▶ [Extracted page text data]
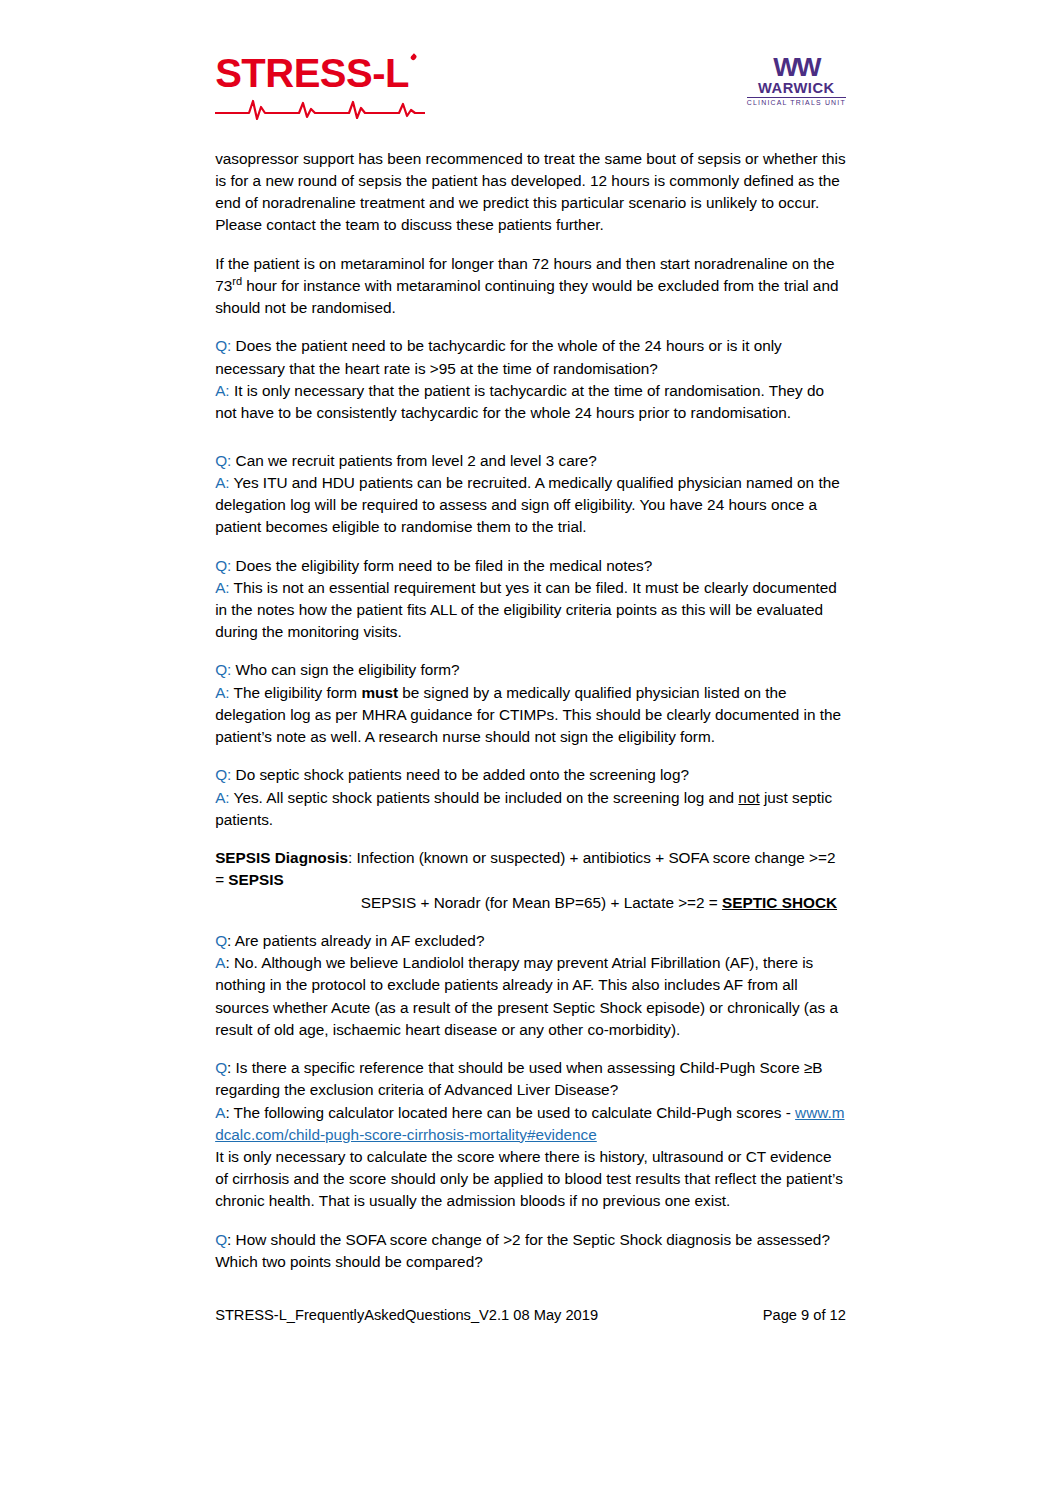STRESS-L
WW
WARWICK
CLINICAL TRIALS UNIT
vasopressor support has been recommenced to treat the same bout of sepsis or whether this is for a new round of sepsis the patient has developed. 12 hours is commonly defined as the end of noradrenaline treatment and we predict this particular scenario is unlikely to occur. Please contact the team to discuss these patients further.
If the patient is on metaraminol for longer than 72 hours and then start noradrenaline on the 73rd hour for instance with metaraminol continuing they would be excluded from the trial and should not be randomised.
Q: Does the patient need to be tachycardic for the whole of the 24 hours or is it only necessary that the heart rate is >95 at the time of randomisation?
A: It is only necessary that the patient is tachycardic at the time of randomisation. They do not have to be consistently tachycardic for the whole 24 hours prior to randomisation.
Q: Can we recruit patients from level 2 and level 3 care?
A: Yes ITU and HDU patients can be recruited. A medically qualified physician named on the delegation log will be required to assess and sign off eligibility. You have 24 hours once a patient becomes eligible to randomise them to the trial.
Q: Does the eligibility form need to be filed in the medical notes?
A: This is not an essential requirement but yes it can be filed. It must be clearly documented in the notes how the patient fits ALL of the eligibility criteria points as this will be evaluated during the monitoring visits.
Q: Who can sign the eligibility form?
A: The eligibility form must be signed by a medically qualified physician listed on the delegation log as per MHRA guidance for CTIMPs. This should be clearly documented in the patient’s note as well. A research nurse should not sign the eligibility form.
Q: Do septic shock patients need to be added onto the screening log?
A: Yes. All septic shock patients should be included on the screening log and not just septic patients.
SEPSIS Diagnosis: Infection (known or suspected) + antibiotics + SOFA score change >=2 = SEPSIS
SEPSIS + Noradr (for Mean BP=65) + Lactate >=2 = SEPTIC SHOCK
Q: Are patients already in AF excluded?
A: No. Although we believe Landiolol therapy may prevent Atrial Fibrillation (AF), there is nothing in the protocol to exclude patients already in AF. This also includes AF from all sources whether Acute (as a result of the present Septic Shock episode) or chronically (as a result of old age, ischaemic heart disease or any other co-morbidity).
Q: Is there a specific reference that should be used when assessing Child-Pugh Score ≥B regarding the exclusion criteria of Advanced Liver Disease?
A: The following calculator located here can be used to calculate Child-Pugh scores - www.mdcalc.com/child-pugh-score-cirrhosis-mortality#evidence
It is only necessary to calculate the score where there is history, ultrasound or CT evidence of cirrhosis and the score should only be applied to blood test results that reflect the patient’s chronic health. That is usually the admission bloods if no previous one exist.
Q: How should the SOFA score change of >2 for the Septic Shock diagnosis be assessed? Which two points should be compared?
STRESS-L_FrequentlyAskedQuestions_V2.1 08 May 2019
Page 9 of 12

▶ [WHAT THE TASK REQUIRES]
Give back only the lines from the one containing "STRESS-L_FrequentlyAskedQuestions_V2.1 08 May" through the final line of the entries above, exactly as written, both included.

▶ [RESPONSE BOX]
STRESS-L_FrequentlyAskedQuestions_V2.1 08 May 2019
Page 9 of 12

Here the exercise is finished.